**SCHRIFTLICHE AUFGABE:**
Überarbeite die Zeilen der Auflistung von ihrem Anfang bis einschließlich der Zeile mit „and Saturday Mornings - £45 for a“, indem du „evenings“ durch „afternoons“ ersetzt. Gib diese Zeilen sonst unverändert wieder.

**Gespeicherte Einträge aus einer Sammlung:**
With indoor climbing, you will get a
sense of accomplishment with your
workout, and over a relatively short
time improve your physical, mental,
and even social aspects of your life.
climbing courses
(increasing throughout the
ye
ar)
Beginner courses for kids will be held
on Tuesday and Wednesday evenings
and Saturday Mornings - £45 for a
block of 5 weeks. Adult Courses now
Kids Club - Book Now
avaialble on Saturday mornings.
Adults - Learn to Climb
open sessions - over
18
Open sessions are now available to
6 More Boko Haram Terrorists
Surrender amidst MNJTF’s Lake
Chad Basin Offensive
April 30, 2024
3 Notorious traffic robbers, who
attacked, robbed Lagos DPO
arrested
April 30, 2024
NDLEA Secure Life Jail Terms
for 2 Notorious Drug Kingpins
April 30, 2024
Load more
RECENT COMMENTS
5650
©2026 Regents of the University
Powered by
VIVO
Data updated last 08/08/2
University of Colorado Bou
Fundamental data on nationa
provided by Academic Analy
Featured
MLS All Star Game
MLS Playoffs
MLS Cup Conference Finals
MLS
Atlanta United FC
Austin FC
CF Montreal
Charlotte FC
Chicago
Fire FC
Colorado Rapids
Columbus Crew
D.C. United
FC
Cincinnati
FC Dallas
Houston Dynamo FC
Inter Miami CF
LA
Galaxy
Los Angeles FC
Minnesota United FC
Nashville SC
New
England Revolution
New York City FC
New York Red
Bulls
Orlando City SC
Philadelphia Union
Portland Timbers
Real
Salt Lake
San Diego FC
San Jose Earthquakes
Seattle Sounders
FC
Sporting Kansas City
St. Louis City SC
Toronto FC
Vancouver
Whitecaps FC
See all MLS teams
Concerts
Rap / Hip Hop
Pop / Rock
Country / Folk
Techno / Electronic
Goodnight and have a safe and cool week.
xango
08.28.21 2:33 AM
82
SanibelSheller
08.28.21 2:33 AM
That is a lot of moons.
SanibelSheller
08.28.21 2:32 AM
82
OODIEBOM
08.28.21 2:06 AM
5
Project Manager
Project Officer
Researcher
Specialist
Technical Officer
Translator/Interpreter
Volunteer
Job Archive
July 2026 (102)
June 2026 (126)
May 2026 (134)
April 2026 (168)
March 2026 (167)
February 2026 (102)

**LÖSUNG DER AUFGABE:**
With indoor climbing, you will get a
sense of accomplishment with your
workout, and over a relatively short
time improve your physical, mental,
and even social aspects of your life.
climbing courses
(increasing throughout the
ye
ar)
Beginner courses for kids will be held
on Tuesday and Wednesday afternoons
and Saturday Mornings - £45 for a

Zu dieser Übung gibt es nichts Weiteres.